▶ SHORT PROBLEM: Transcribe the forum post about the future mother-in-law word for word, taking everything from "FMIL still not" down to "and mistreats you.".

▶ EXCERPTED TEXT:
FMIL still not talking to us – advice needed!

posted 3 years ago in Family
Post # 3
Member
1769 posts
Buzzing bee
  • Wedding: July 2014

@UKbee:  I recommend that your FI talk to his mom (and maybe his sister if his mom might listen to her). He should tell her that he will not accept her treating you so poorly. That he loves her and you both really wish they could see you get married. He can say how much he loves you, how happy you make him, and ask if she can just be happy for him. he can say that the two of you want to have your wedding the way you want it to be and ask if theres anything he can do to make that better for your mom, but it’s your wedding so it will be as you two want it to be.  He can tell her that you are his future wife and will be part of his life forever and that he won’t be talking to anybody, including her, if she ignores you and mistreats you.  

The sister (or a relative or family friend that the mom will listen to) could tell the mom that she’s going to risk losing her son if she doesn’t snap out of it and treat you right. (I’ve seen this type of intervention work well for others. A month or so of the mom not getting talked to by her child and her getting warnings from relatives led to her snapping out of it completely- by the time of the wedding, nobody had a clue there was ever any problem).

▶ A run of records:

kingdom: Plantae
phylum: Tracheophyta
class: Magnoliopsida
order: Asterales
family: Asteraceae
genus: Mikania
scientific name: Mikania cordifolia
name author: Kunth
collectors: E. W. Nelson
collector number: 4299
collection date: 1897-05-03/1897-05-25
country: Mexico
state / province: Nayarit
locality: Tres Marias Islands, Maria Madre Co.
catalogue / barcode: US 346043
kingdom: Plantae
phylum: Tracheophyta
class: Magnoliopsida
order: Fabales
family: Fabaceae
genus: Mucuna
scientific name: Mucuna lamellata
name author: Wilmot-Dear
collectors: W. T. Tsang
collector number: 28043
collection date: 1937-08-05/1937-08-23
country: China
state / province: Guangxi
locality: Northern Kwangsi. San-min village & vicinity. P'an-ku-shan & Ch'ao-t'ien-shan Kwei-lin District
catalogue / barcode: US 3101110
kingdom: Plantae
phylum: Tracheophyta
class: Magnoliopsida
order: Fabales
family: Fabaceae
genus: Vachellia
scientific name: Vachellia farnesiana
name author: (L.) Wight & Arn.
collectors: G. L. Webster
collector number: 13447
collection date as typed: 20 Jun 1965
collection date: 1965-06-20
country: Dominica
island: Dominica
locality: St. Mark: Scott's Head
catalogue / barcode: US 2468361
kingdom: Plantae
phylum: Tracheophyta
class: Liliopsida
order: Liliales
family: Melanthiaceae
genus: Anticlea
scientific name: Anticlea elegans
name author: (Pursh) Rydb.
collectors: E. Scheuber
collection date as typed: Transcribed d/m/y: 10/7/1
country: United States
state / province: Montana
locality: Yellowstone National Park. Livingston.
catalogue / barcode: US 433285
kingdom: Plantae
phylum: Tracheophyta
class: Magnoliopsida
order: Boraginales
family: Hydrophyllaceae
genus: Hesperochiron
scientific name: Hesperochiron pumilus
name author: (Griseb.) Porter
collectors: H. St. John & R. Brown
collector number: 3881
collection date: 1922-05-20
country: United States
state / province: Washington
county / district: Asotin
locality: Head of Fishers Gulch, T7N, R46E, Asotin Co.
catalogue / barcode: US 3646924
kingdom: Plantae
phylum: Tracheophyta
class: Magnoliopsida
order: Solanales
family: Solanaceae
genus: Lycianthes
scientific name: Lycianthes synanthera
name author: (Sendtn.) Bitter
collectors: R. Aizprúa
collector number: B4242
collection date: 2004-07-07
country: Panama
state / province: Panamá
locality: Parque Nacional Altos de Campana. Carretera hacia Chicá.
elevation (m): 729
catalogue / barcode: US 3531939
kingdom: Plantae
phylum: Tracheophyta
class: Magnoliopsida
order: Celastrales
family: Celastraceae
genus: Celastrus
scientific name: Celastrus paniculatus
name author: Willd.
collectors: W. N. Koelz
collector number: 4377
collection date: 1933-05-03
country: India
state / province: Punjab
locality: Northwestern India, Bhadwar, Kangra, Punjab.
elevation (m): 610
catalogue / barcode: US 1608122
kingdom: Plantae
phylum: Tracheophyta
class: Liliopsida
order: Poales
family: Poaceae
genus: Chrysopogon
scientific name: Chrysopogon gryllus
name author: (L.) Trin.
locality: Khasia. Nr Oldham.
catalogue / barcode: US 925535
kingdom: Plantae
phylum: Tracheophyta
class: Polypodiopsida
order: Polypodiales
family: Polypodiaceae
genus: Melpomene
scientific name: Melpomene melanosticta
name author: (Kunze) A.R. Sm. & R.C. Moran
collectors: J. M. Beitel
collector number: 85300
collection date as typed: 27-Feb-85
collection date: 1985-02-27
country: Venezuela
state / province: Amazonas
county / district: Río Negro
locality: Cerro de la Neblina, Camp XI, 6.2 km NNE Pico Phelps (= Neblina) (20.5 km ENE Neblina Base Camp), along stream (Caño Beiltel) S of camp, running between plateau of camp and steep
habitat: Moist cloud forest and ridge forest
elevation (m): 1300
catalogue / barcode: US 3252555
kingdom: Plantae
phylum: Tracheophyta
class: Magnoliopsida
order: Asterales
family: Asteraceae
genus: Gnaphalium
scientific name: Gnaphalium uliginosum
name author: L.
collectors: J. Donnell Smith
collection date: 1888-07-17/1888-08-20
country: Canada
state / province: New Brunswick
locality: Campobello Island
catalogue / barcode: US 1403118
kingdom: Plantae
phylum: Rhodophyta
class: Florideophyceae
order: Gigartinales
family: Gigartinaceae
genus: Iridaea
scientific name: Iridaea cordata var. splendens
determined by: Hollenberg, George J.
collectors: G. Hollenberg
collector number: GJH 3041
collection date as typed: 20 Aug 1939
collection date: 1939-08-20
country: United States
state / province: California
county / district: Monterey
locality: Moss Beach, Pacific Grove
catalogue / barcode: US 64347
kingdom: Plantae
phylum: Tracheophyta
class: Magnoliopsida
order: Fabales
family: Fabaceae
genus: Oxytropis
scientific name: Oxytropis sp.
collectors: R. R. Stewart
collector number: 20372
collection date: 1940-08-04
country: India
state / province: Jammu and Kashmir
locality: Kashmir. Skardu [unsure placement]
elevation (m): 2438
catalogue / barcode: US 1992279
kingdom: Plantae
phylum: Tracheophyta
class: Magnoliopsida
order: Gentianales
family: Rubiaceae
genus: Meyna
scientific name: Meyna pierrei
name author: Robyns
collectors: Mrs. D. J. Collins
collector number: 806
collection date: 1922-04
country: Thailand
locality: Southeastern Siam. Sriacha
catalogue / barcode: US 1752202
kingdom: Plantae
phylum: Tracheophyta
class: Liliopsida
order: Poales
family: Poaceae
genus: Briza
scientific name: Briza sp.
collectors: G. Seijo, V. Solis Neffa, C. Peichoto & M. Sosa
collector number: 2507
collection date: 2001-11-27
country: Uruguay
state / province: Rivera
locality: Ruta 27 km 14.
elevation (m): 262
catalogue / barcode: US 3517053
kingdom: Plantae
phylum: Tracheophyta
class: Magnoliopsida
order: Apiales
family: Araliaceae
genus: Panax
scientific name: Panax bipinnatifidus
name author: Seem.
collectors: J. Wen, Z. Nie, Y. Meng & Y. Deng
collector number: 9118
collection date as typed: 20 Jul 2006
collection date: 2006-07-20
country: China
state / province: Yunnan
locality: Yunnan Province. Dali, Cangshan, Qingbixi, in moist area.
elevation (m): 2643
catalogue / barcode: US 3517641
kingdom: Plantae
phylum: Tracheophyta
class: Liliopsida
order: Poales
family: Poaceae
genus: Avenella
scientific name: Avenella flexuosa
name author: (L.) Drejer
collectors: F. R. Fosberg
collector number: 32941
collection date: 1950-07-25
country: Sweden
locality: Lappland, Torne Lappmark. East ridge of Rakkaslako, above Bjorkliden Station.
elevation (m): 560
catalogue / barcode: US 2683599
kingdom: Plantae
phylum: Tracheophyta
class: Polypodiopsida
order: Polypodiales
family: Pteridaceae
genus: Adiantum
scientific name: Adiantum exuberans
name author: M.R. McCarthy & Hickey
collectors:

▶ PROBLEM SOLUTION:
FMIL still not talking to us – advice needed!

posted 3 years ago in Family
Post # 3
Member
1769 posts
Buzzing bee
  • Wedding: July 2014

@UKbee:  I recommend that your FI talk to his mom (and maybe his sister if his mom might listen to her). He should tell her that he will not accept her treating you so poorly. That he loves her and you both really wish they could see you get married. He can say how much he loves you, how happy you make him, and ask if she can just be happy for him. he can say that the two of you want to have your wedding the way you want it to be and ask if theres anything he can do to make that better for your mom, but it’s your wedding so it will be as you two want it to be.  He can tell her that you are his future wife and will be part of his life forever and that he won’t be talking to anybody, including her, if she ignores you and mistreats you.